Shasta River[1] Sastise River, Sasty River | |
---|---|
Native name | Riviere Des Sastes (French) |
Location | |
Country | United States |
State | California |
Region | Siskiyou County |
City | Yreka |
Physical characteristics | |
Source | Mount Eddy |
• location | 10 miles (16 km) south of Weed, Siskiyou County |
• coordinates | 41°24′12″N 122°26′06″W / 41.40333°N 122.43500°W |
Mouth | Klamath River |
• location | Junction of California SR's 263 and 96 |
• coordinates | 41°49′51″N 122°35′39″W / 41.83083°N 122.59417°W |
• elevation | 2,037 ft (621 m) |
Length | 58 mi (93 km) |
Basin size | 800 sq mi (2,100 km2) |
Discharge | |
• location | Yreka[2] |
• average | 182 cu ft/s (5.2 m3/s)[3] |
• minimum | 1.5 cu ft/s (0.042 m3/s) |
• maximum | 21,500 cu ft/s (610 m3/s) |
The Shasta River is a tributary of the Klamath River, approximately 58 miles (93 km) long,[4] in northern California in the United States. It drains the Shasta Valley on the west and north sides of Mount Shasta in the Cascade Range.
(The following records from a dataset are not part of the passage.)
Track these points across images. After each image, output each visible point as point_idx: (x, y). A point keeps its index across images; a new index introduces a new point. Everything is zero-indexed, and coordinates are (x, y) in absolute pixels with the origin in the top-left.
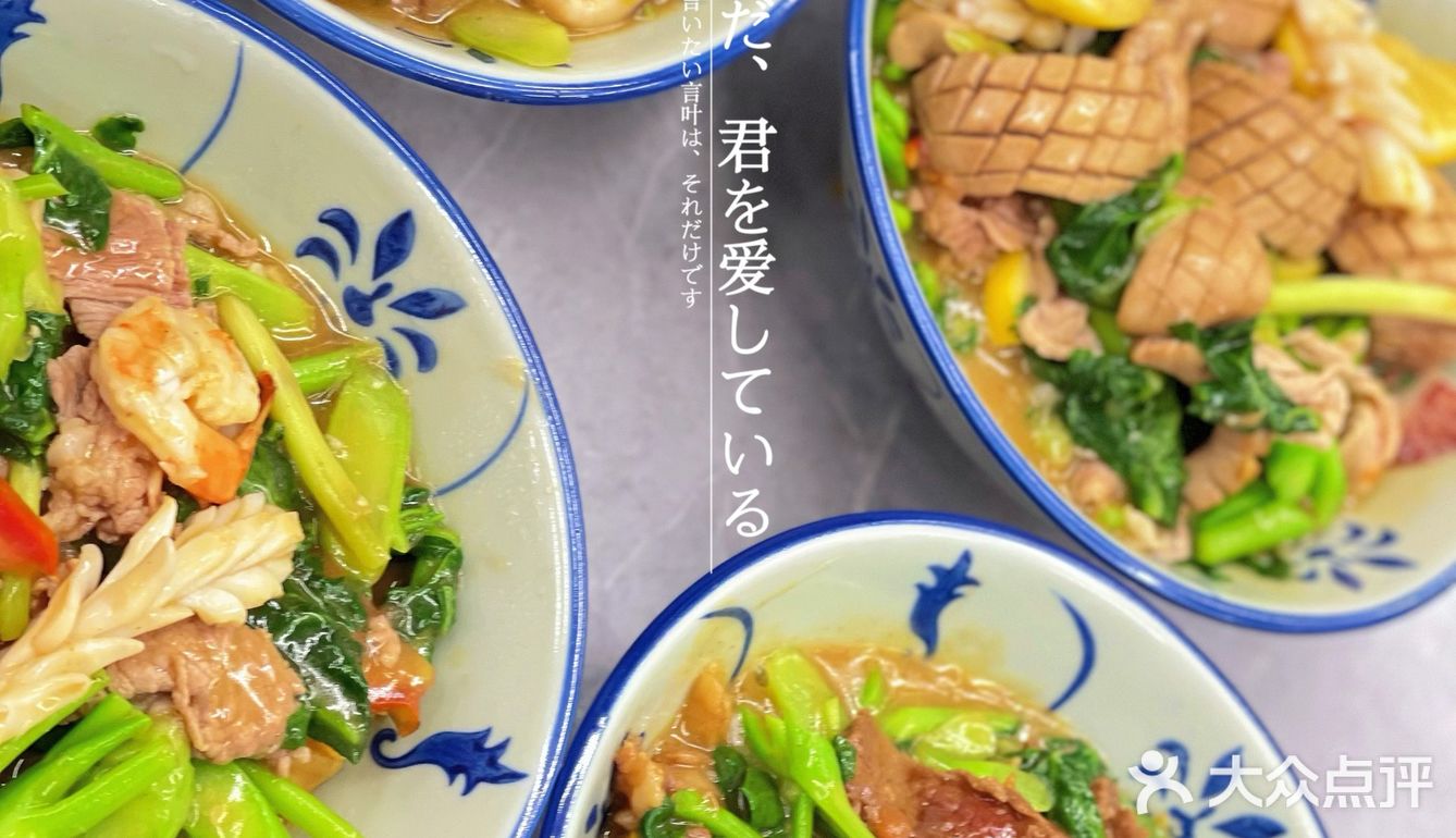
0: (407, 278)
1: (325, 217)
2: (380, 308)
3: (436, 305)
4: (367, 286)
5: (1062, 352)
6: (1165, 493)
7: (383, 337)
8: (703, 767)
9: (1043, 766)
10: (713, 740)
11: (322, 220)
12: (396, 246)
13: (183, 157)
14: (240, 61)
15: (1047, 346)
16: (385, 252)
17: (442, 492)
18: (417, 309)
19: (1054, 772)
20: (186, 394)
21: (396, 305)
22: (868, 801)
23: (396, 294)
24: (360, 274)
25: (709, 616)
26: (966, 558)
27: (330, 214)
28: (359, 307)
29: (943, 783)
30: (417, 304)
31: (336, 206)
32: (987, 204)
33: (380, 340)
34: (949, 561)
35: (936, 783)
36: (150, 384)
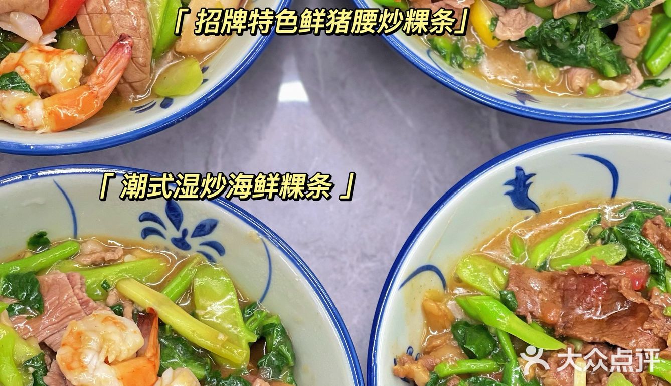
0: (190, 222)
1: (141, 219)
2: (188, 239)
3: (207, 227)
4: (178, 235)
5: (522, 34)
6: (612, 63)
7: (198, 250)
8: (448, 342)
9: (612, 236)
10: (448, 324)
11: (141, 221)
12: (176, 213)
13: (71, 231)
14: (58, 187)
15: (514, 36)
16: (173, 219)
17: (261, 300)
18: (202, 232)
19: (619, 236)
20: (103, 359)
21: (193, 236)
22: (532, 310)
23: (191, 231)
24: (171, 232)
25: (402, 285)
26: (518, 169)
27: (142, 216)
28: (181, 243)
29: (566, 276)
30: (202, 230)
31: (142, 213)
33: (198, 251)
34: (512, 176)
35: (562, 278)
36: (83, 367)
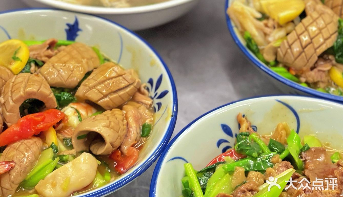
32: (316, 65)
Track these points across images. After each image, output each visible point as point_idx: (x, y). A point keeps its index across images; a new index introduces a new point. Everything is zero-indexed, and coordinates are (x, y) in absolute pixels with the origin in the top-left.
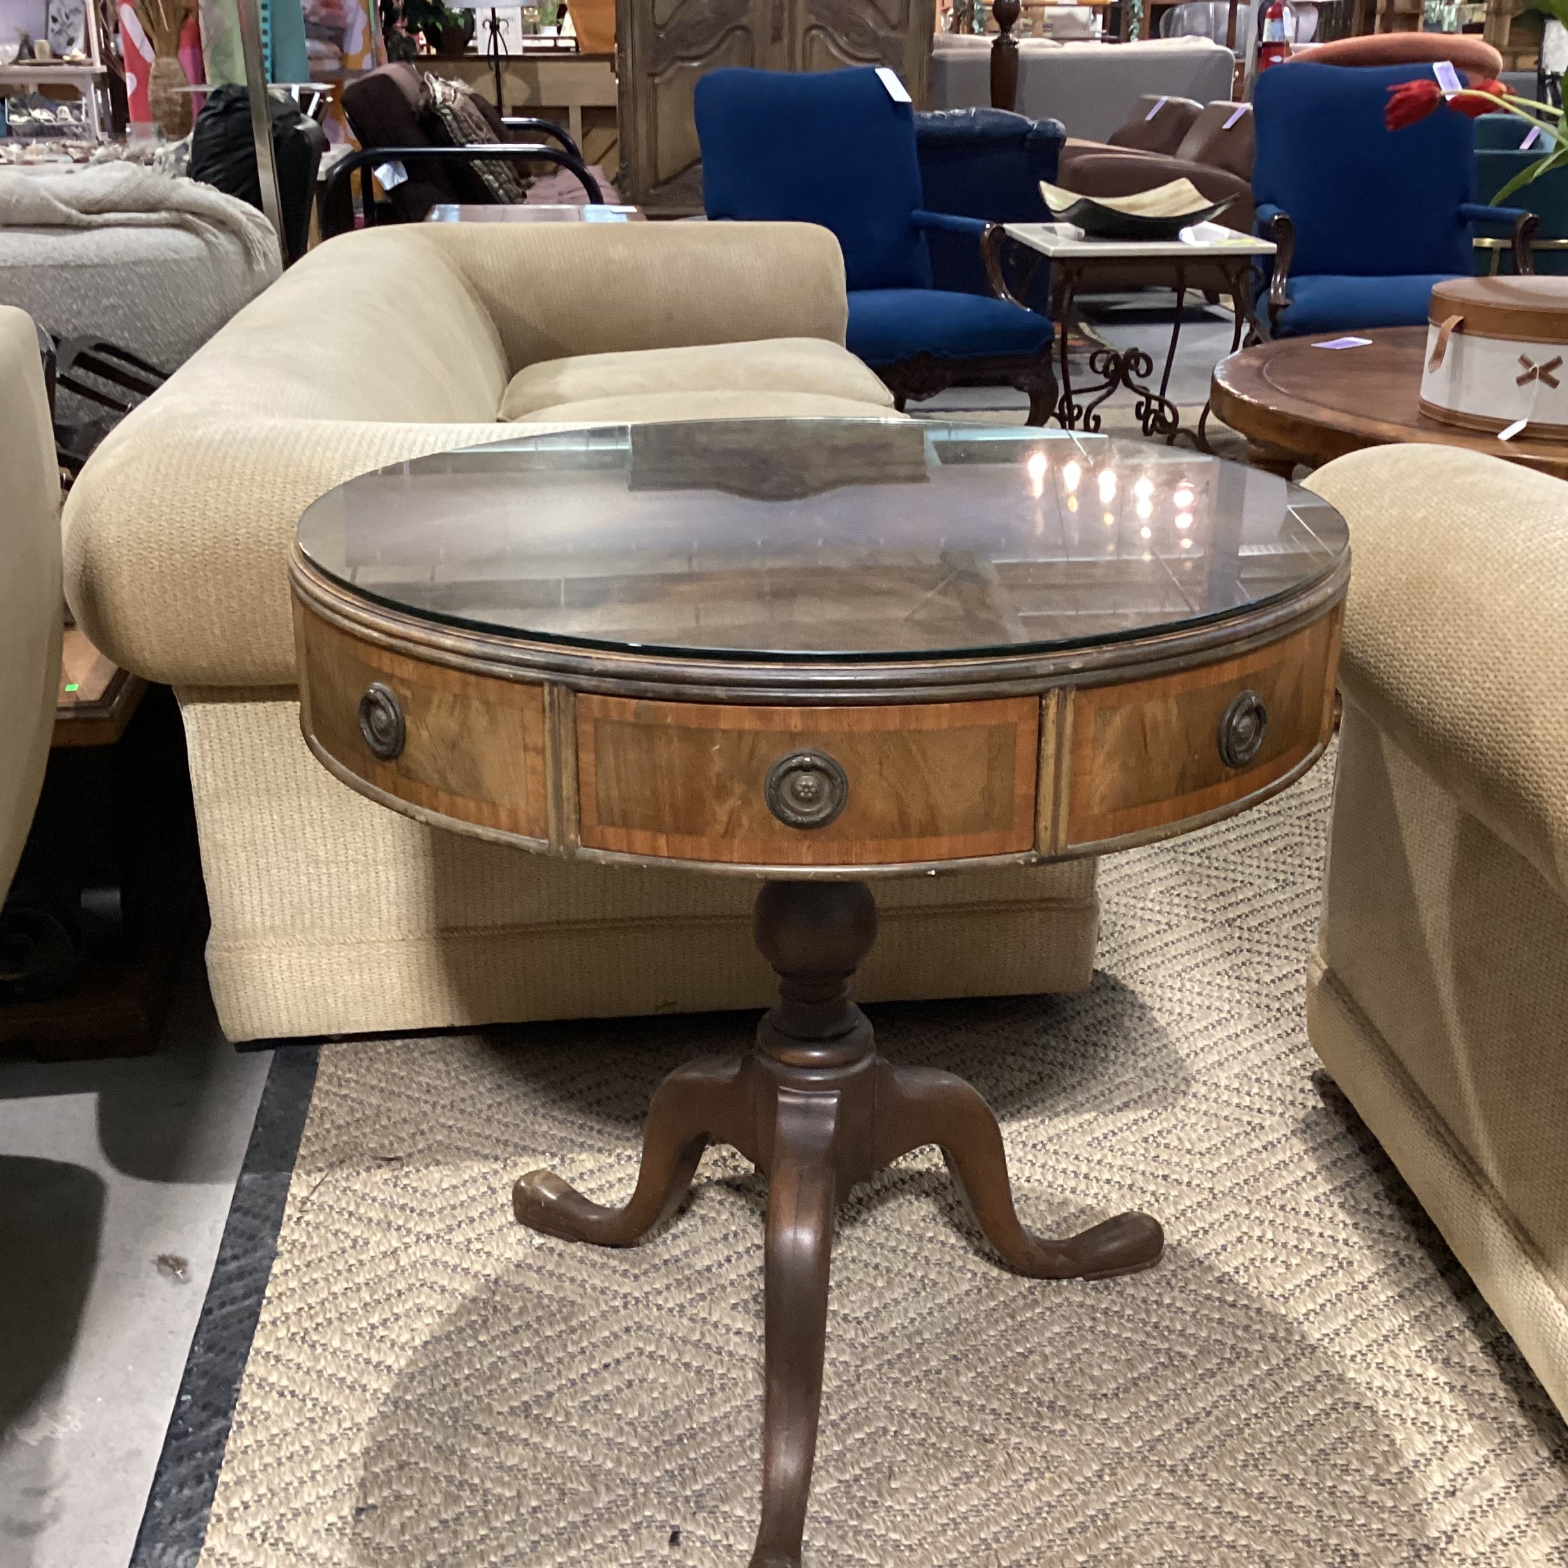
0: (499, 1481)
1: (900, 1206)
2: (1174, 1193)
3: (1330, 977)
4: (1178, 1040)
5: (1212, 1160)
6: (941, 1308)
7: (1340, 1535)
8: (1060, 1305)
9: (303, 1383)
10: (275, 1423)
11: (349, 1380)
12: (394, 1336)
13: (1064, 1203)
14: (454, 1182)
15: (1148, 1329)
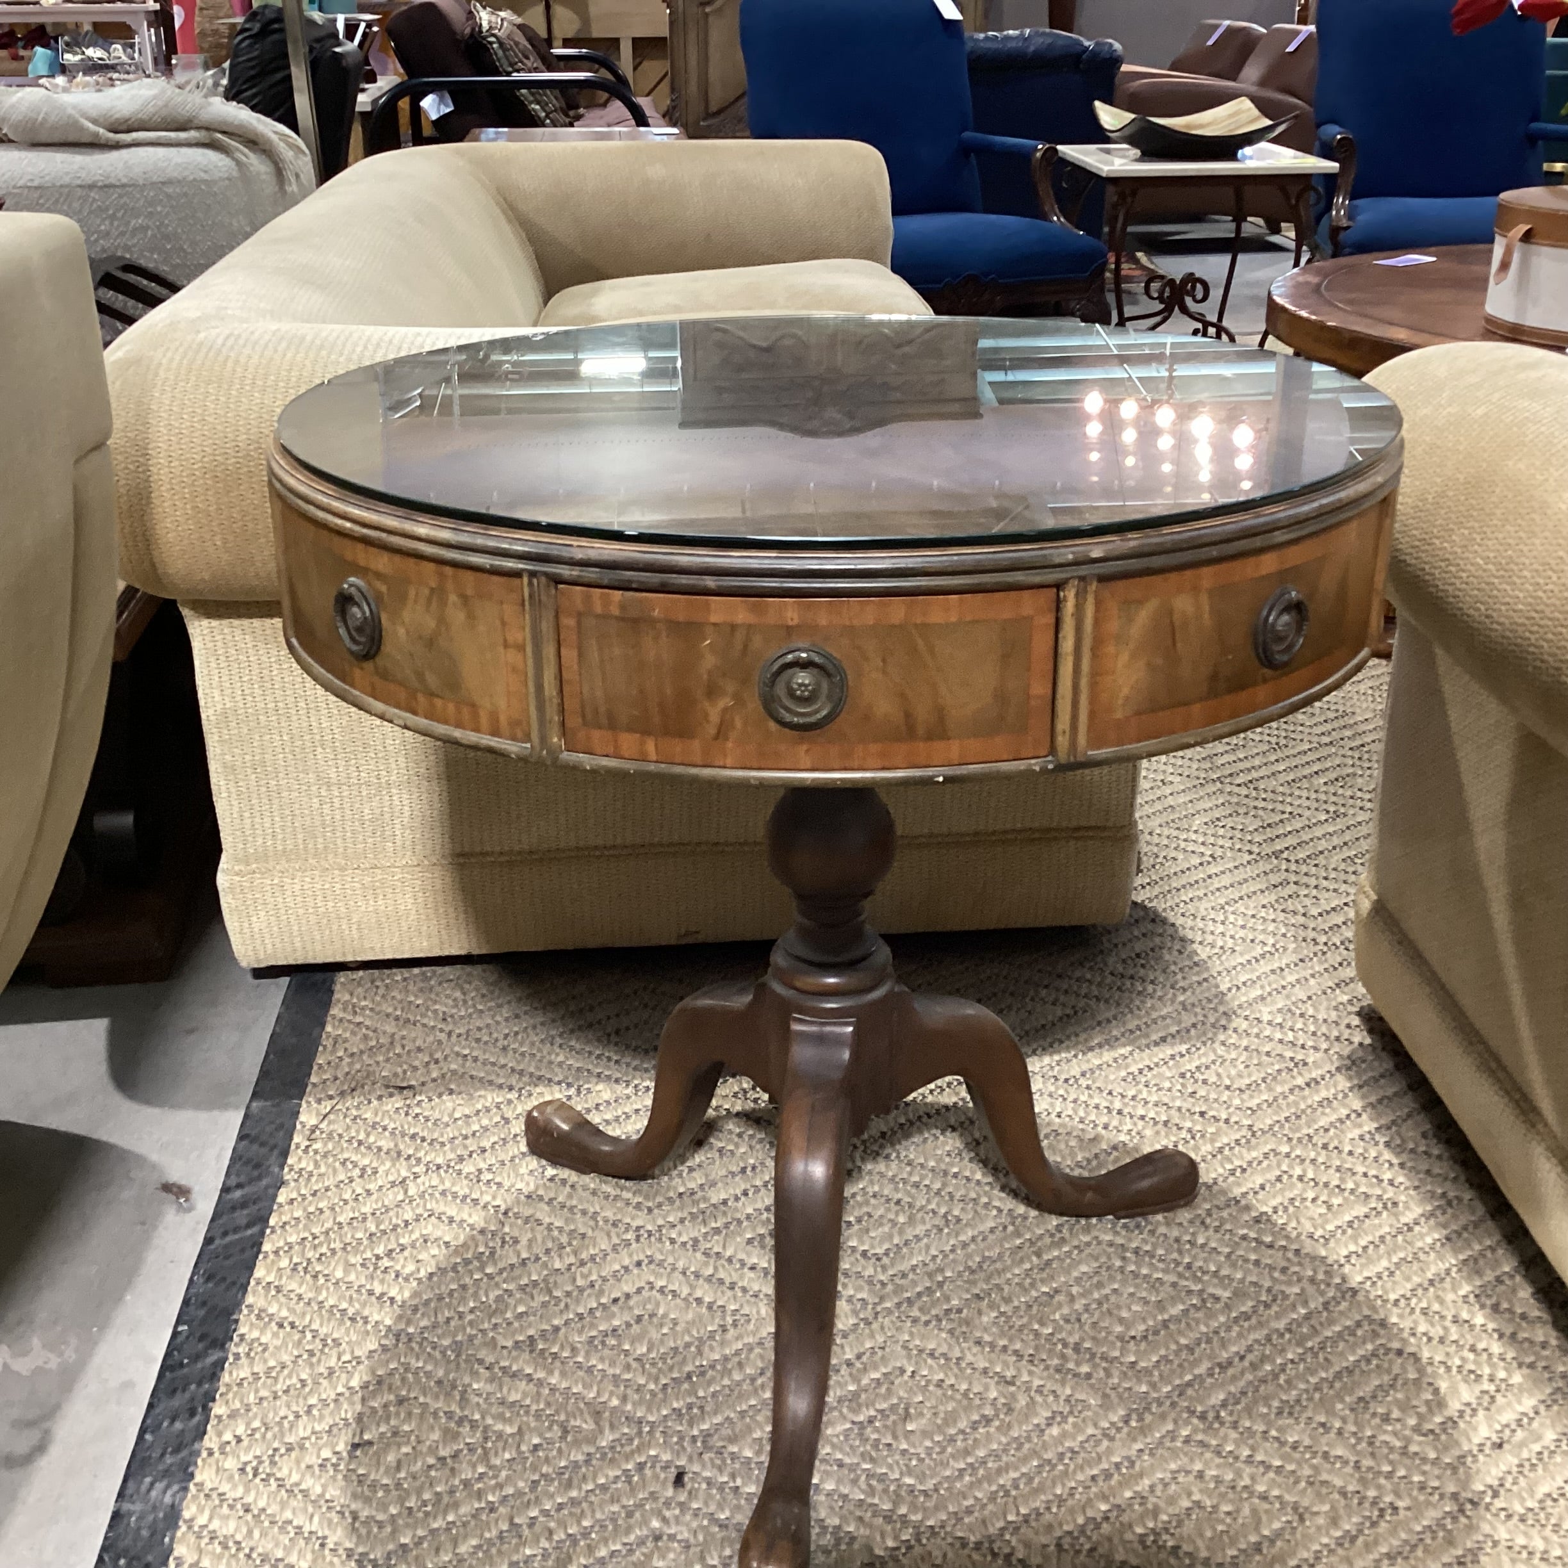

The river rises in southern Siskiyou County on the edge of the Shasta-Trinity National Forest, approximately 10 miles (16 km) southwest of Weed. It flows generally northwest through the Shasta Valley, past Weed, through Lake Shastina, and past Montague. It joins the Klamath from the south approximately 8 miles (13 km) north-northeast of Yreka.
The Shasta Valley is dominated by nearby Mount Shasta and underlain with volcanic basalt from eruptions of the mountain in recent geologic time. Pluto's Cave is an example of voids remaining after highly fluid lava drained from underground conduits which were fed by volcanic vents to the east. The Shasta Valley is covered with small hillocks extending from the base of Mt. Shasta north to just beyond the city of Montague, that are the debris from the liquefication of the ancestral Mount Shasta sometime within the past 400,000 years.